--- Text excerpt ---

The goal of the effort, headed by retired Rear Adm.
John Poindexter, is to spot clues and patterns that could identify would-be terrorists.
Grassley asked Attorney General John Ashcroft for detailed
information about the possible involvement of the FBI and Justice Department and those agencies' potential uses of the information.
FBI spokesman Mike Kortan said yesterday the discussions
with the Pentagon "have been limited to emerging and advanced technologies and analytical tools in support of its law enforcement
and counterterrorism mission."
Kortan added that those talks have been conducted in
a way "consistent with all existing guidelines and statutes."
A Justice Department official said agency sharing of
intelligence, including any produced under the Pentagon project, is essential to fight the war on terror.

--- Dataset entries ---

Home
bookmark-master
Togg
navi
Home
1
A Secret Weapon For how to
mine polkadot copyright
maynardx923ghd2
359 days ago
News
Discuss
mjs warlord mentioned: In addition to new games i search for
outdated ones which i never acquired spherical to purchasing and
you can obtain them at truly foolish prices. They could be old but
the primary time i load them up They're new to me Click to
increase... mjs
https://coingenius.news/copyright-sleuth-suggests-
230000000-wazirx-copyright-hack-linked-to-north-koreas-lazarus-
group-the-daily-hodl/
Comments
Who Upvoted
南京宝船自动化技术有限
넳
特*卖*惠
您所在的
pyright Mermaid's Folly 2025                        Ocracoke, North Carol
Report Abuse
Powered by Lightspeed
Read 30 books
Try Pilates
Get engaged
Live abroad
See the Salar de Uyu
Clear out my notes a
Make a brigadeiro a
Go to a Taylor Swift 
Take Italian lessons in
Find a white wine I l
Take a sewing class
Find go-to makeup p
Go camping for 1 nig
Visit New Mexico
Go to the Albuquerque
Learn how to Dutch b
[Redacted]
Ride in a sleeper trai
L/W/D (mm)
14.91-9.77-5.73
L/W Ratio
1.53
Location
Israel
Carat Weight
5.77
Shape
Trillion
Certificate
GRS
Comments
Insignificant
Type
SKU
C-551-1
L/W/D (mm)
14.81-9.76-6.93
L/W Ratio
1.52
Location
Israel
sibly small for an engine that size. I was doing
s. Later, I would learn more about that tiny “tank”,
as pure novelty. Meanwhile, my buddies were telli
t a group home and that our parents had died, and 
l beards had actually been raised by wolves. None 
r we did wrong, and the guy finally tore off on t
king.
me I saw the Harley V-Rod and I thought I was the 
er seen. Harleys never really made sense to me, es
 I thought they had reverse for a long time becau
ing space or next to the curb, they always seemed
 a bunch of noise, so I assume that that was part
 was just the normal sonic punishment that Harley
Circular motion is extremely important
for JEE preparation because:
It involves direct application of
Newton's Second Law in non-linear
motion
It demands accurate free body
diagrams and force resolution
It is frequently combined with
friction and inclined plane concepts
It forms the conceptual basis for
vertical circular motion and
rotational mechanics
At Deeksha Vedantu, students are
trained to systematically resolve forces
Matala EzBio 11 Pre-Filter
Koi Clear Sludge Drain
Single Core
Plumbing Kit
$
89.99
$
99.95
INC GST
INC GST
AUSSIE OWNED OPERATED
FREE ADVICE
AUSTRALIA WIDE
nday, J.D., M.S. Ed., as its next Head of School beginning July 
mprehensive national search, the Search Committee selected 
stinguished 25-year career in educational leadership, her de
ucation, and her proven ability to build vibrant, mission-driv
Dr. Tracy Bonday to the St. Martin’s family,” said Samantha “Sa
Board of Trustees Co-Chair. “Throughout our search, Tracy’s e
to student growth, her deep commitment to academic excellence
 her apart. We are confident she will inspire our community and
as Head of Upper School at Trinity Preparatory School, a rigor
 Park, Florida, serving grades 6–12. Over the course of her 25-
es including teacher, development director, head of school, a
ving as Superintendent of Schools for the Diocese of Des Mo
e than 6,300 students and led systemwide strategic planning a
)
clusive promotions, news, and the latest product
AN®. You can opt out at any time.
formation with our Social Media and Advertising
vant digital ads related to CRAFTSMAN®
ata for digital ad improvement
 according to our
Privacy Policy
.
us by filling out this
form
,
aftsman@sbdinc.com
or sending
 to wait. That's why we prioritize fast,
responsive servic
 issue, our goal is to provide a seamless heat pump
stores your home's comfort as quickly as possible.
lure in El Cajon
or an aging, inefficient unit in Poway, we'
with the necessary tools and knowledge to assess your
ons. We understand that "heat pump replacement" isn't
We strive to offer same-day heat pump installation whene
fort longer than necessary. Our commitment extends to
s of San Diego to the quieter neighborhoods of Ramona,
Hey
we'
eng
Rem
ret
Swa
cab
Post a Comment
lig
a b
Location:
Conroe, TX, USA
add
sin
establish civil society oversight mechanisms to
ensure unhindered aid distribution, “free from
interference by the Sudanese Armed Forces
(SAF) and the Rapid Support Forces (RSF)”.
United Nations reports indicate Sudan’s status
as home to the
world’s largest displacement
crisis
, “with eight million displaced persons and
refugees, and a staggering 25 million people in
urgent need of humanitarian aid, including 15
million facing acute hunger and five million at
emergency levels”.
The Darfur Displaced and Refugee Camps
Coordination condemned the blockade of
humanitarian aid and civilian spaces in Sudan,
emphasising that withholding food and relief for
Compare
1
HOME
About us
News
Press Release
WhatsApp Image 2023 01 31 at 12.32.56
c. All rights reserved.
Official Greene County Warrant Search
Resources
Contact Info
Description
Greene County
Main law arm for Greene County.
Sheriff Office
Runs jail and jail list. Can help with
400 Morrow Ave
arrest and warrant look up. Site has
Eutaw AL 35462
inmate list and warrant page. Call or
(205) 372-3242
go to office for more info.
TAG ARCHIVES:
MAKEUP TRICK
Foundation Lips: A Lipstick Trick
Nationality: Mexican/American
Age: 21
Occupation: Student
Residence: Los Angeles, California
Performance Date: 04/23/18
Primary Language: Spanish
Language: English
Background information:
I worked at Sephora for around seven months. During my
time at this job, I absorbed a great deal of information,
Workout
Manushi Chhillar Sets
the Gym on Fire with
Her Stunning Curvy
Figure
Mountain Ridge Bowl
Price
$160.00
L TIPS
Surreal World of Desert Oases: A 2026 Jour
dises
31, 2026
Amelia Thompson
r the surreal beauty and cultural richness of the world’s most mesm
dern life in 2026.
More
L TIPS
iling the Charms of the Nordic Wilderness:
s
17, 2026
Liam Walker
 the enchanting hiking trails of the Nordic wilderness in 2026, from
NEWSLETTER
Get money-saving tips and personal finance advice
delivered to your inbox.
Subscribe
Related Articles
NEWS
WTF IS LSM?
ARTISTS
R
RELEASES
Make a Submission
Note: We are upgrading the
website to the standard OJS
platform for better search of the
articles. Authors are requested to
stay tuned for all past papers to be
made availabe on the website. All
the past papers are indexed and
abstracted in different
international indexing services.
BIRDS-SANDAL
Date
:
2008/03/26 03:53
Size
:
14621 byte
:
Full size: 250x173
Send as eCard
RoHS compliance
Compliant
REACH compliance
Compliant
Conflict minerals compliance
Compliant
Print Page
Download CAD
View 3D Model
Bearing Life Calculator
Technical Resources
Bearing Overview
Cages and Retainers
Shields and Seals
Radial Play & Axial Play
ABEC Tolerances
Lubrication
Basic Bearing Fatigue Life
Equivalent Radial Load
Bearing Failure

---

*Questions on the material*.
a) Please substitute "Replies" for "Comments" in the records from their first line through the line containing "Live abroad", and give those lines back with nothing else changed.
b) Keep writing the news excerpt about the Pentagon terrorist-detection project, picking up after its last sentence.
The text and the records come from unrelated sources.

*Replies*.
a)
Home
bookmark-master
Togg
navi
Home
1
A Secret Weapon For how to
mine polkadot copyright
maynardx923ghd2
359 days ago
News
Discuss
mjs warlord mentioned: In addition to new games i search for
outdated ones which i never acquired spherical to purchasing and
you can obtain them at truly foolish prices. They could be old but
the primary time i load them up They're new to me Click to
increase... mjs
https://coingenius.news/copyright-sleuth-suggests-
230000000-wazirx-copyright-hack-linked-to-north-koreas-lazarus-
group-the-daily-hodl/
Replies
Who Upvoted
南京宝船自动化技术有限
넳
特*卖*惠
您所在的
pyright Mermaid's Folly 2025                        Ocracoke, North Carol
Report Abuse
Powered by Lightspeed
Read 30 books
Try Pilates
Get engaged
Live abroad

b)
"We will shield Americans from violations of their civil
liberties... while we work across the government to stop terrorists from killing more innocent Americans," said Justice spokesman
The proposal has drawn sharp criticism from government
watchdog groups and from some Democrats in Congress, who have proposed legislation to shut it down as a threat to Americans'
privacy and civil liberties.
After the Sept. 11, 2001, terrorist attacks, the government
already is using powerful new domestic wiretap and surveillance abilities.
"At a time when Americans are calling for more privacy
of personal information, this program would provide a backdoor to databases of private information," said the American Civil
Liberties Union, the conservative Eagle Forum and seven other watchdog groups last week in a letter to Congress.